Smoke-test the server endpoints:
```bash
uv run --group server pytest tests/server/test_api.py --cov=server --cov-fail-under=0
```

### SAE API usage

- Configure artifact location (optional): `export SERVER_ARTIFACT_BASE_PATH=/path/to/mi_crow_artifacts` (defaults to `~/.cache/mi_crow_server`)
- Load a model: `curl -X POST http://localhost:8000/models/load -H "Content-Type: application/json" -d '{"model_id":"bielik"}'`
- Save activations from dataset (stored in `LocalStore` under `activations/<model>/<run_id>`):
  - HF dataset: `{"dataset":{"type":"hf","name":"ag_news","split":"train","text_field":"text"}}`
  - Local files: `{"dataset":{"type":"local","paths":["/path/to/file.txt"]}}`
  - Example: `curl -X POST http://localhost:8000/sae/activations/save -H "Content-Type: application/json" -d '{"model_id":"bielik","layers":["dummy_root"],"dataset":{"type":"local","paths":["/tmp/data.txt"]},"sample_limit":100,"batch_size":4,"shard_size":64}'` → returns a manifest path, run_id, token counts, and batch metadata.

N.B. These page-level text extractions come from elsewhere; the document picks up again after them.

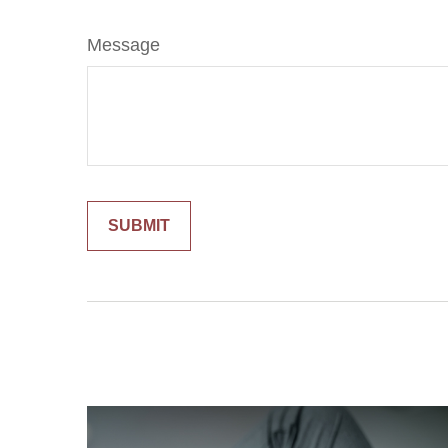
Message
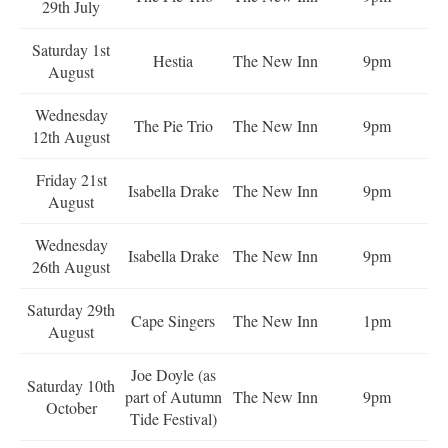
29th July
Saturday 1st
Hestia
The New Inn
9pm
August
Wednesday
The Pie Trio
The New Inn
9pm
12th August
Friday 21st
Isabella Drake
The New Inn
9pm
August
Wednesday
Isabella Drake
The New Inn
9pm
26th August
Saturday 29th
Cape Singers
The New Inn
1pm
August
Joe Doyle (as
Saturday 10th
part of Autumn
The New Inn
9pm
October
Tide Festival)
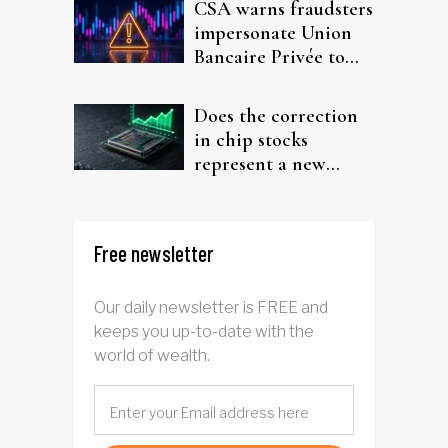
CSA warns fraudsters
impersonate Union
Bancaire Privée to
target investors
Does the correction
in chip stocks
represent a new
rotation for AI
investors?
Free newsletter
Our daily newsletter is FREE and
keeps you up-to-date with the
world of wealth.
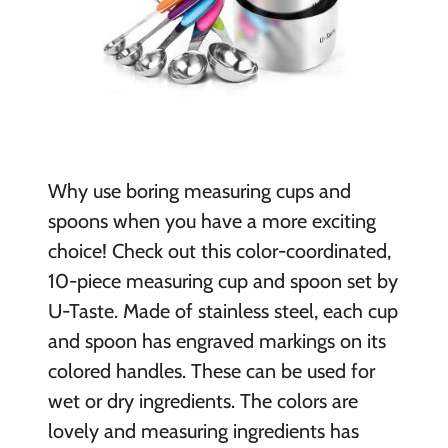
Why use boring measuring cups and
spoons when you have a more exciting
choice! Check out this color-coordinated,
10-piece measuring cup and spoon set by
U-Taste. Made of stainless steel, each cup
and spoon has engraved markings on its
colored handles. These can be used for
wet or dry ingredients. The colors are
lovely and measuring ingredients has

- List activation runs: `curl "http://localhost:8000/sae/activations?model_id=bielik"`
- Start SAE training (async job, uses `SaeTrainer`): `curl -X POST http://localhost:8000/sae/train -H "Content-Type: application/json" -d '{"model_id":"bielik","activations_path":"/path/to/manifest.json","layer":"<layer_name>","sae_class":"TopKSae","hyperparams":{"epochs":1,"batch_size":256}}'` → returns `job_id`
- Check job status: `curl http://localhost:8000/sae/train/status/<job_id>` (returns `sae_id`, `sae_path`, `metadata_path`, progress, and logs)

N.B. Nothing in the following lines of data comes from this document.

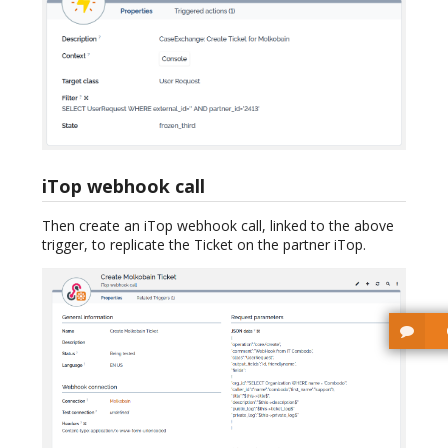
iTop webhook call
Then create an iTop webhook call, linked to the above
trigger, to replicate the Ticket on the partner iTop.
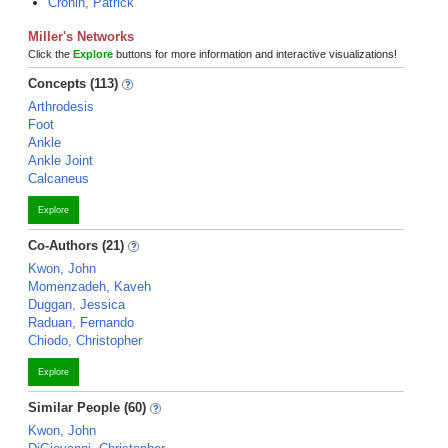
Cronin, Patrick
Miller's Networks
Click the
Explore
buttons for more information and interactive visualizations!
Concepts (113)
Arthrodesis
Foot
Ankle
Ankle Joint
Calcaneus
Explore
Co-Authors (21)
Kwon, John
Momenzadeh, Kaveh
Duggan, Jessica
Raduan, Fernando
Chiodo, Christopher
Explore
Similar People (60)
Kwon, John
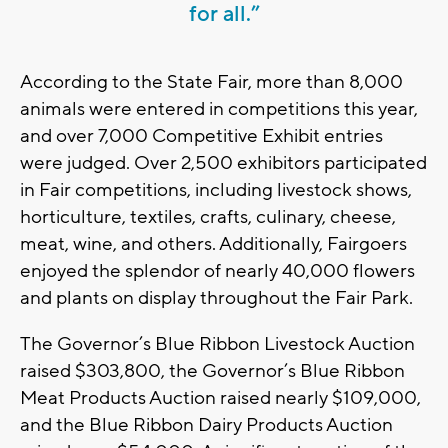
for all.”
According to the State Fair, more than 8,000
animals were entered in competitions this year,
and over 7,000 Competitive Exhibit entries
were judged. Over 2,500 exhibitors participated
in Fair competitions, including livestock shows,
horticulture, textiles, crafts, culinary, cheese,
meat, wine, and others. Additionally, Fairgoers
enjoyed the splendor of nearly 40,000 flowers
and plants on display throughout the Fair Park.
The Governor’s Blue Ribbon Livestock Auction
raised $303,800, the Governor’s Blue Ribbon
Meat Products Auction raised nearly $109,000,
and the Blue Ribbon Dairy Products Auction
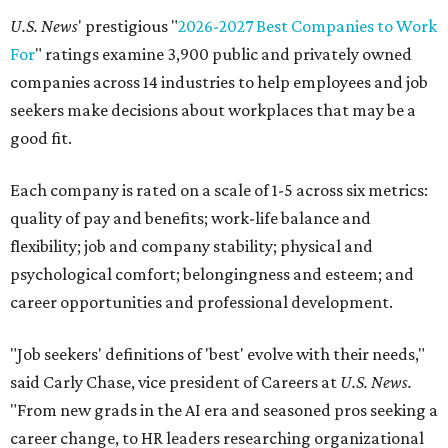
U.S. News
' prestigious "
2026-2027 Best Companies to Work
For
" ratings examine 3,900 public and privately owned
companies across 14 industries to help employees and job
seekers make decisions about workplaces that may be a
good fit.
Each company is rated on a scale of 1-5 across six metrics:
quality of pay and benefits; work-life balance and
flexibility; job and company stability; physical and
psychological comfort; belongingness and esteem; and
career opportunities and professional development.
"Job seekers' definitions of 'best' evolve with their needs,"
said Carly Chase, vice president of Careers at
U.S. News.
"From new grads in the AI era and seasoned pros seeking a
career change, to HR leaders researching organizational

- Cancel a job (best-effort): `curl -X POST http://localhost:8000/sae/train/cancel/<job_id>`
- Load an SAE: `curl -X POST http://localhost:8000/sae/load -H "Content-Type: application/json" -d '{"model_id":"bielik","sae_path":"/path/to/sae.json"}'`
- List SAEs: `curl "http://localhost:8000/sae/saes?model_id=bielik"`
- Run SAE inference (optionally save top texts and apply concept config): `curl -X POST http://localhost:8000/sae/infer -H "Content-Type: application/json" -d '{"model_id":"bielik","sae_id":"<sae_id>","save_top_texts":true,"top_k_neurons":5,"concept_config_path":"/path/to/concepts.json","inputs":[{"prompt":"hi"}]}'` → returns outputs, top neuron summary, sae metadata, and saved top-texts path when requested.
- Per-token latents: add `"return_token_latents": true` (default off) to include top-k neuron activations per token.

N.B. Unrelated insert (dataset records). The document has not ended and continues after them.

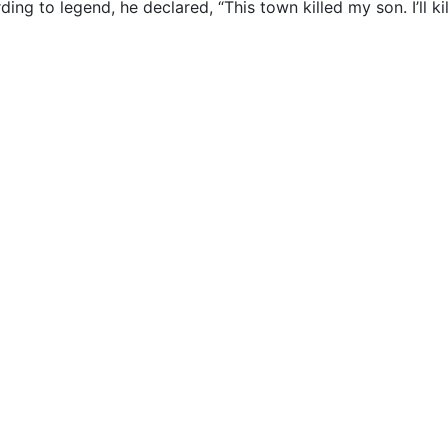
ing to legend, he declared, “This town killed my son. I’ll kil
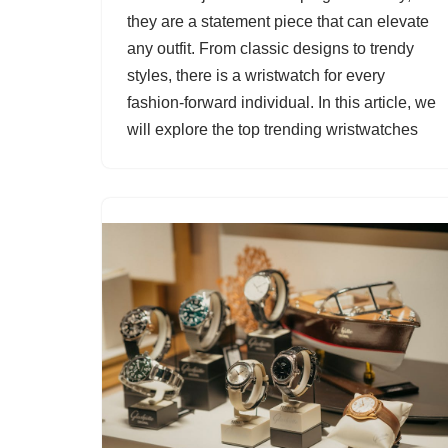
they are a statement piece that can elevate
any outfit. From classic designs to trendy
styles, there is a wristwatch for every
fashion-forward individual. In this article, we
will explore the top trending wristwatches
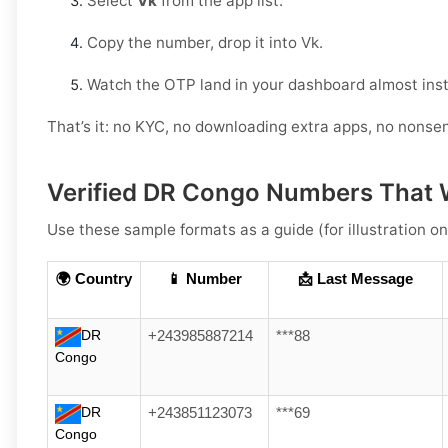
Select
Vk
from the app list.
Copy the number, drop it into Vk.
Watch the OTP land in your dashboard almost inst
That’s it: no KYC, no downloading extra apps, no nonse
Verified DR Congo Numbers That 
Use these sample formats as a guide (for illustration on
🌍 Country
📱 Number
📩 Last Message
DR
+243985887214
***88
Congo
DR
+243851123073
***69
Congo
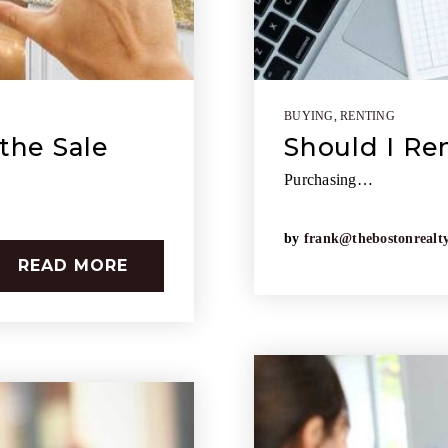
BUYING
,
RENTING
the Sale
Should I Re
Purchasing…
by
frank@thebostonrealt
READ MORE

- List concepts: `curl "http://localhost:8000/sae/concepts?model_id=bielik&sae_id=<sae_id>"`
- Load concepts from a file (validated against SAE latents): `curl -X POST http://localhost:8000/sae/concepts/load -H "Content-Type: application/json" -d '{"model_id":"bielik","sae_id":"<sae_id>","source_path":"/path/to/concepts.json"}'`
- Manipulate concepts (saves a config file for inference-time scaling): `curl -X POST http://localhost:8000/sae/concepts/manipulate -H "Content-Type: application/json" -d '{"model_id":"bielik","sae_id":"<sae_id>","edits":{"0":1.2}}'`
- List concept configs: `curl "http://localhost:8000/sae/concepts/configs?model_id=bielik&sae_id=<sae_id>"`
- Preview concept config (validate without saving): `curl -X POST http://localhost:8000/sae/concepts/preview -H "Content-Type: application/json" -d '{"model_id":"bielik","sae_id":"<sae_id>","edits":{"0":1.2}}'`
- Delete activation run or SAE (requires API key if set): `curl -X DELETE "http://localhost:8000/sae/activations/<run_id>?model_id=bielik" -H "X-API-Key: <key>"` and `curl -X DELETE "http://localhost:8000/sae/saes/<sae_id>?model_id=bielik" -H "X-API-Key: <key>"`
- Health/metrics summary: `curl http://localhost:8000/health/metrics` (in-memory job counts; no persistence, no auth)

Notes:
- Job manager is in-memory/lightweight: jobs disappear on process restart; idempotency is best-effort via payload key.
- Training/inference currently run in-process threads; add your own resource guards when running heavy models.
- Optional API key protection: set `SERVER_API_KEY=<value>` to require `X-API-Key` on protected endpoints (delete).